I once came home from college and they told me Ricky had been missing for a couple of months so keep an eye out for him. I woke up on the couch the next morning to the sound of things falling in a walk-in closet. I quickly opened the door only to see a flash of that long black tail quickly swish and then disappear on a top shelf. I really didn’t want to but there was a stepladder nearby so I had to became a snake wrangler with my bare hands. I eventually won but not without a long fight. I got Ricky back in his cage where he stayed for a couple of weeks before he escaped yet again.

Don’t write off a pet tarantula for yourself. They are nice spiders. How about a pet Daddy long-legs? I know they aren’t real spiders but the idea is the same.

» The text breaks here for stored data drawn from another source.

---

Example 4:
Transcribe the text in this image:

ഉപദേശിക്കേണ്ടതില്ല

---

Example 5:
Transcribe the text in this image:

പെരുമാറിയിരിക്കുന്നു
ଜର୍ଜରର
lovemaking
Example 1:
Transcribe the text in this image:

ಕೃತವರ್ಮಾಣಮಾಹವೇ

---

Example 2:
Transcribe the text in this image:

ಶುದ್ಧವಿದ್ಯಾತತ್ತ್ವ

Why would you want to? A little fear of the critters goes a long way in avoiding getting bitten. We’ve got all bad ones here, so keeping distance is a good idea.

Or kill them on sight.

All spiders are venomous.

Most are harmless to humans.

You’ve got to encourage them to enjoy the great outdoors.

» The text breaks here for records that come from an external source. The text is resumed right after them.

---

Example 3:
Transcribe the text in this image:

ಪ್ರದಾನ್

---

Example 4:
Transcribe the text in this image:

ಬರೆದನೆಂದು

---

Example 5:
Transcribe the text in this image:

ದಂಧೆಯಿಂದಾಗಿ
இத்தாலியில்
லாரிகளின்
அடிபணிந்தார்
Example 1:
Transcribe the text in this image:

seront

In Texas we had a bumper crop of spiders. A large specimen whom we named Queenie took up residence in a giant web near our side door. I made a habit of tossing her juicy bugs, of which Texas is also jam-full.

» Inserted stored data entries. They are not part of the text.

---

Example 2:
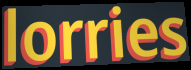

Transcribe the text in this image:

lorries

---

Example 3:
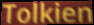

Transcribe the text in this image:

Tolkien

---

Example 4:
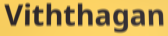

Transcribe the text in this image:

Viththagan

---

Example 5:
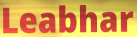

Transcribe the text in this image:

Leabhar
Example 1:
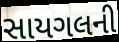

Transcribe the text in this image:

સાયગલની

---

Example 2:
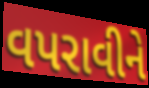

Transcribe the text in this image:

વપરાવીને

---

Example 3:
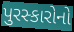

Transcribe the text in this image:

પુરસ્કારોનો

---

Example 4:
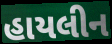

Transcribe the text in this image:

હાયલીન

If the OP fed her window friends, maybe they’d stay there and not invade the house.*

*unfortunately, this past summer spiders decided to lay eggs in a number of potted plants, and we had a problem in the winter in the plant growing area in the basement with a major spider hatch and baby spiders running around all over the place. I draw the line at this.

That’s me. I get the willies just seeing a picture of a spider.

As much as I love dogs, there are many, many reasons why my getting one is not an option, one of which is my landlord doesn’t allow them.

I know it’s not rational, but here we are. Believe me, I get no enjoyment from being afraid of my own home. I *really *wish this weren’t a problem.

Exposure-response-prevention therapy may help.

Get a ***harmless ***spider and let it crawl slowly on your hand for 1 minute. The next day, 2 minutes, then 3 minutes, etc.

Spiders don’t really scare me at all, even holding them in my hands. However the one exception to this was once late at night there was a very large Wolf Spider I think on the kitchen floor and I gave it an incomplete stomp with my foot and as soon as I raised it I watched in horror as what seemed at the time like 200 baby spiders spread away from the dead mother’s abdomen that they been clinging to before I killed it. My reaction was just this visceral, innate disgust and I snatched my foot away and almost screamed. I spent the next twenty minutes killing the babies and I feel like I got all but two of them. They had to pay for making me a big guy feel like a little six year old girl.

Oh, and another thing, just bought some peppermint oil with no evidence that it works because I’m desperate. A bunch of blogs on the internet say spiders are repelled by the smell, and even though I can’t find anything outside of DIY sites saying this is true, I figured it was worth a go.

Applied around the windows, and onto the screen where there’s a spider hanging about an inch away (I’m not even going to tell you how long it took to work up the guts to put my hand that close to it, even though it’s on the other side of the screen), and the spider just continued to hang there like it didn’t give a fuck about any damn peppermint. I am skeptical.

Edit: Velocity, as much as the thought makes my heart race, I think I’m going to actually have to do that. Otherwise, there is just no way I’m going to be able to live in this apartment. You have no idea how much of a crazy person this is making me. Getting a pet spider though, no. That’s madness.

Peppermint spiders are the worst.

I have OCD. I don’t mind spiders, but I hate mold, mildew, dirt, grease, chemicals, etc. Exposure-response-prevention therapy is sometimes the way I’ve had symptom-improvement.